Encore Michigan

Wayne State brings a compelling ‘Xtigone’ to Detroit

Review October 14, 2018 David Kiley

DETROIT, Mich.–Thank goodness, the classics not only still get done on stage, they are serving as inspiration for today’s brightest playwrights.

Writer Nambi E. Kelley has taken Sophocles’ Antigone, set in the ancient Greek city of Thebes and moved the play to the Southside of Chicago as Xtigone, and transforms the original morality play about pride to one of challenging patriarchy, corruption amidst a society of gang violence and drive-by-shootings.

In Sophocles’ original, there are long speeches, and here Kelley has kept that structure but replaced them with the vernacular and hip-hop free-styling. There are also several musical numbers rapped A cappella and a hip-hop soundtrack composed by Soulati. And of course, there is a “Greek” chorus of street kids who chant themes about HIV, police brutality and poverty.

Tigs (Faith Berry) is the girlfriend of the corrupt Mayor’s son, and she challenges the black Mayor’s corruption and patriarchical regime, and pushes to find the truth about the drive-by shooting of two young boys one of whom happened to be the Mayor’s nephew.

Students at Wayne State College of Fine, Performing and Communications Arts fill out the cast with some of these young actors able to sparkle. Ms. Berry is luminous as Tigs, showing an almost Joan of Ark-like steel-spine with a bit of swagger, but not without maintaining the vulnerability that goes with being both young and female on the killing streets of Chicago. Her speech about “we stand on the shoulders of Herstory I am the amazons of Dahomey, the queen called Nefertiti, Coretta, Obama’s mama, and if I stand still, Mama Till,” exemplifies the flavor of feminism given to Tigs by Kelley.

Kayla Rodriguez plays Tea Flake, aide to Mayor Marcellus, and acts as a roaming poet and jester, offering commentary on the situations throughout the play. Rodriguez has enormous, in a good way, stage presence and nails her hip-hop speeches, in many ways anchoring the story and bridging the story from the nod to ancient Greece to today’s Chicago. Calvin Biggs also earns (I hesitate to say “steals”) his scenes with funny turns as the Mayor’s other aide LeRoi in a style that is reminiscent of Kenan Thompson from Saturday Night Live.

Cam Blackwell as the Mayor who has let his ambition and thirst for power move him to betray his people, delivers on a hard part to play.

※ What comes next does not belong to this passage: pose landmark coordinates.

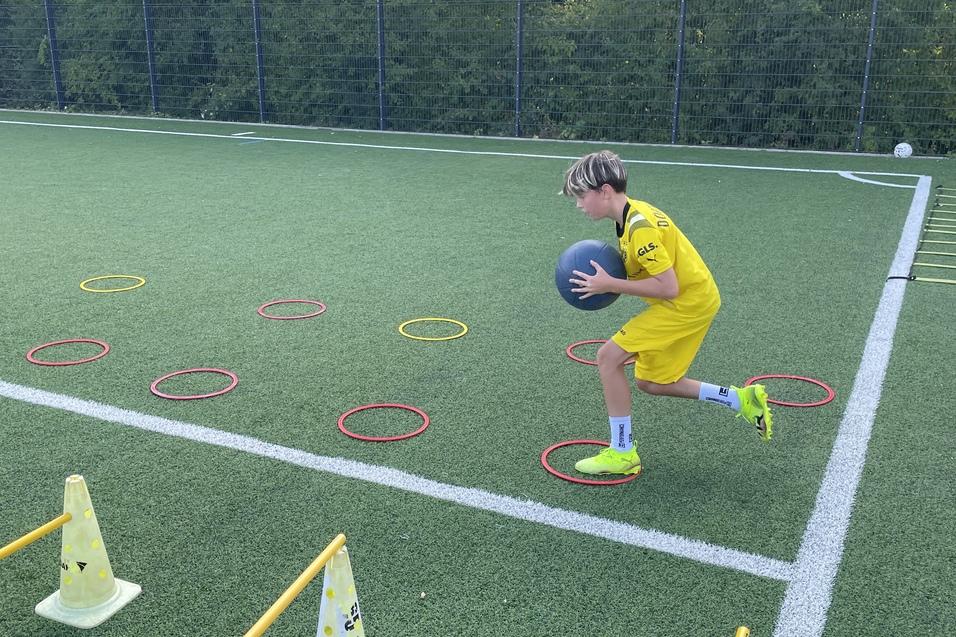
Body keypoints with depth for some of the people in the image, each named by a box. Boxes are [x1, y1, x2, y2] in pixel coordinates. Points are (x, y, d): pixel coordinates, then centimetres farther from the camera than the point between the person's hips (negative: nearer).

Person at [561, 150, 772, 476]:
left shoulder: (639, 226, -24)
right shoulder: (632, 213, 6)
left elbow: (668, 287, -27)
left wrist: (610, 285, -23)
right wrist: (607, 275, 1)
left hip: (688, 302, -10)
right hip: (694, 299, 10)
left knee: (609, 356, -12)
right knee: (651, 382, 16)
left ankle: (621, 453, -1)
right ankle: (742, 400, 24)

He is like the arsonist fireman clinging to self-dealt power. God knows, he has had role models to study in the City of Detroit.

Director Cheryl Turski cast Letitia Grijalva in the role of “The Spirit” connecting Kelley’s physical place to the spirit world, and made her a street rag-lady, draped in rags as clothes, obscuring her face. This choice, a good one among many, works nicely as there is a reason why beat cops cultivate such denizens of alleys and gutters as sources–they see everything.

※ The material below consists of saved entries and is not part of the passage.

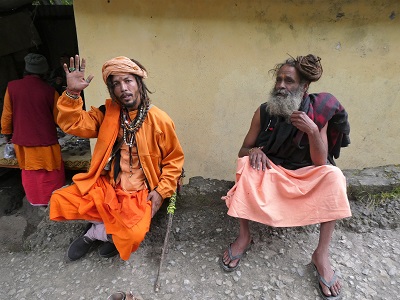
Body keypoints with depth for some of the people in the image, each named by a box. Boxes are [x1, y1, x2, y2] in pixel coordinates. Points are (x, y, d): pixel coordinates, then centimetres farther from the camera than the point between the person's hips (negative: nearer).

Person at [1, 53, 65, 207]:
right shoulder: (50, 91, -12)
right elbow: (58, 118, -4)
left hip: (23, 139, 3)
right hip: (46, 140, -2)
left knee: (30, 172, 18)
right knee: (51, 174, 12)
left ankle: (37, 200, 32)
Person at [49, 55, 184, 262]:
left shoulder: (160, 120, -11)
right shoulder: (108, 113, 1)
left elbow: (174, 160, -4)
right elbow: (72, 124, -5)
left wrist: (161, 191, -12)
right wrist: (72, 92, -19)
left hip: (140, 193, -4)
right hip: (105, 185, 4)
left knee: (132, 236, -26)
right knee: (59, 201, -8)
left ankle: (96, 233, 11)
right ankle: (110, 229, 10)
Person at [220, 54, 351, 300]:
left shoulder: (318, 113, -10)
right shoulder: (264, 112, -9)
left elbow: (320, 162, -13)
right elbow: (243, 150, -3)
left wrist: (312, 130, -29)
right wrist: (253, 151, -27)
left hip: (305, 175, 1)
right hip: (269, 171, 0)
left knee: (333, 176, -28)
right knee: (247, 164, -30)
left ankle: (322, 254, -17)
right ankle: (244, 237, -19)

The bodies of the street wars pile up in Xtigone as shoes. Shoes without owners is a device that is a constant in the story. And, in fact, the theatre is advertising for patrons to bring gently worn shoes to the performances so that they might distribute them to needful people in Detroit.

One of the thrilling things to take in here is the relevance to the story that Kelley has given the legion of high school and college students doing this play. The original Sophocles play is not out of reach for students, but anyone trying to teach English or Philosophy to teenagers knows ancient Greece is a tough sell to keep their attention.

I could imagine, while watching Xtigone, students perking up in their chairs when teachers pivot or teach Antigone and Xtigone in parallel. It is a powerful work, doing good work for all of us.